AKARPADINEWS.COM| Kearifan lokal dan bersahabat dengan alam menjadi tuntunan bagi penghuni Kampung Naga. Nilai-nilai yang diwarisi para leluhur itu tetap dipertahankan.

Di tengah serbuan arus perubahan dari luar saat ini, mereka tetap konsisten mengadopsi tradisi leluhur Sunda yang sudah ada sejak masa peralihan Hindu hingga Islam. Filosofis hidup masyarakat Kampung Naga adalah selaras dengan alam yang dicintainya dan mengikuti warisan kearifan serta pengetahuan lokal dari leluhur sebagai identitas murninya. 

Kampung Naga berada di kawasan Desa Neglasari Kecamatan Salawu, Kabupaten Tasikmalaya, Jawa Barat, sekitar 500 meter dari jalan raya Garut-Tasikmalaya. Kampung Naga berada di antara dua bukit dan di samping aliran sungai Ciwulan.

Butuh perjuangan untuk mencapai Kampung Naga. Pengunjung harus menuruni sekitar 420 anak tangga dan melewati jalanan kecil yang berkelak-kelok di antara hamparan pesawahan yang asri dan hijau.

Menurut Tatang Sutisna  (47 tahun), salah satu sesepuh Kampung Naga, dengan menerapkan pola hidup bersama alam, meski Kampung Naga berada di lembah, tidak pernah penghuninya terkena bencana longsor. Mereka juga tidak pernah dihantam banjir meski tinggal di sungai. "Sesepuh kami bilang tidak ada bencana alam, yang ada bencana akhlak seperti yang ada di kota-kota besar” ujarnya ketika ditemui Akar Padi News di Kampung Naga, belum lama ini.
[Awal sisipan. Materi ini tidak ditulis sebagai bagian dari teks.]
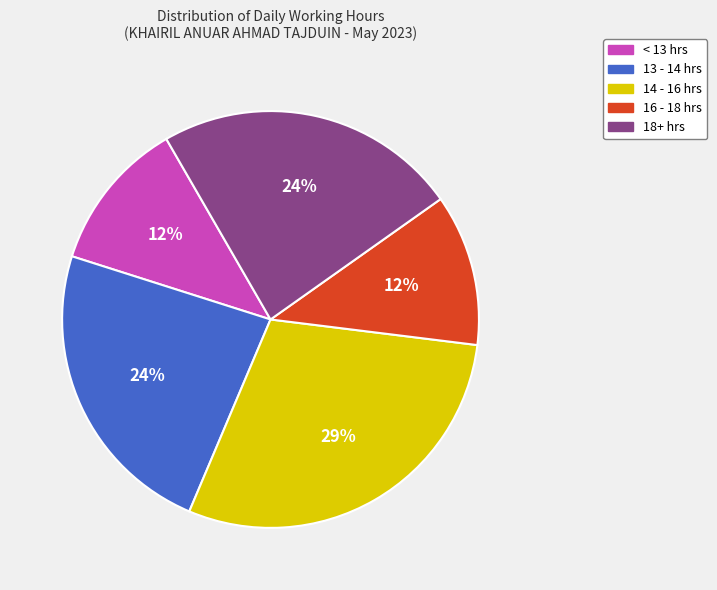

Does any single category account for the majority?

No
Kang Entang, demikian sapaan akrabnya, merupakan salah satu sesepuh dan pemandu wisata di Kampung Naga yang dipercaya warga untuk menjelaskan tanah kelahirannya pada para pengunjung maupun peneliti yang tertarik meneliti Kampung Naga.
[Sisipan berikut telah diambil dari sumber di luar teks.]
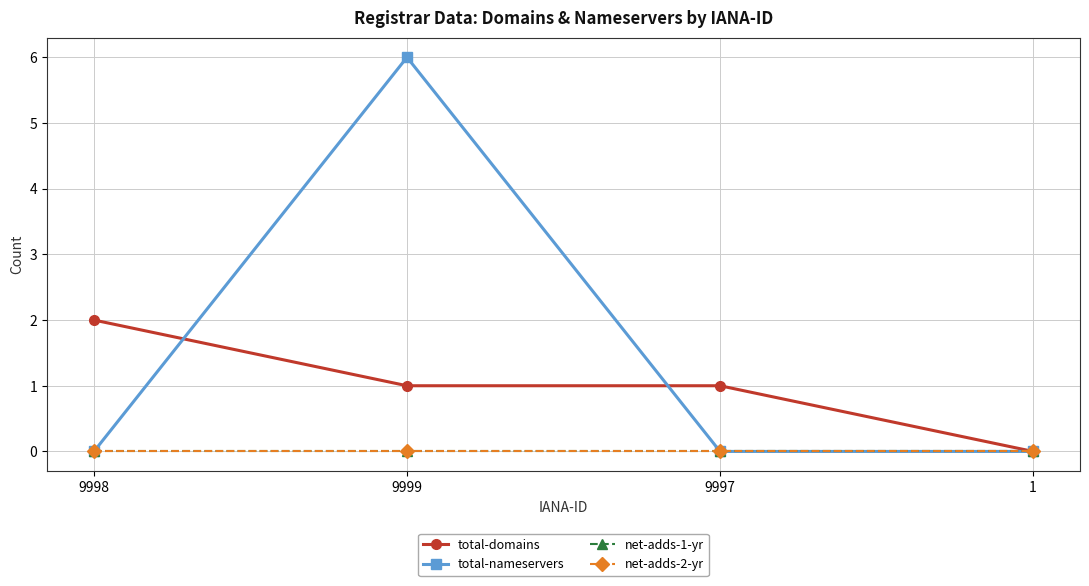

At how many categories does at least one series exceed 5?

1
Menurut Entang, nama Kampung Naga disebut-sebut berasal dari kata Pareum Obor (mati obor) yang identik dengan kehidupan masyarakatnya yang tidak menggunakan lampu. Dari latar belakang sejarahnya, masyarakat adat Kampung Naga mengaku keturunan dari Eyang Singaparna, pewaris terakhir tahta Kerajaan Galunggung yang beragama Islam.

Namun, dilihat dari adat istiadat dan ritual keagamaan yang dilakukan seperti Upacara Hajat Sasih, Upacara Nyepi, Upacara Panen, Upacara lingkaran hidup, Upacara Gusaran, dan Upacara Kawinan, lebih merujuk pada budaya Hindu.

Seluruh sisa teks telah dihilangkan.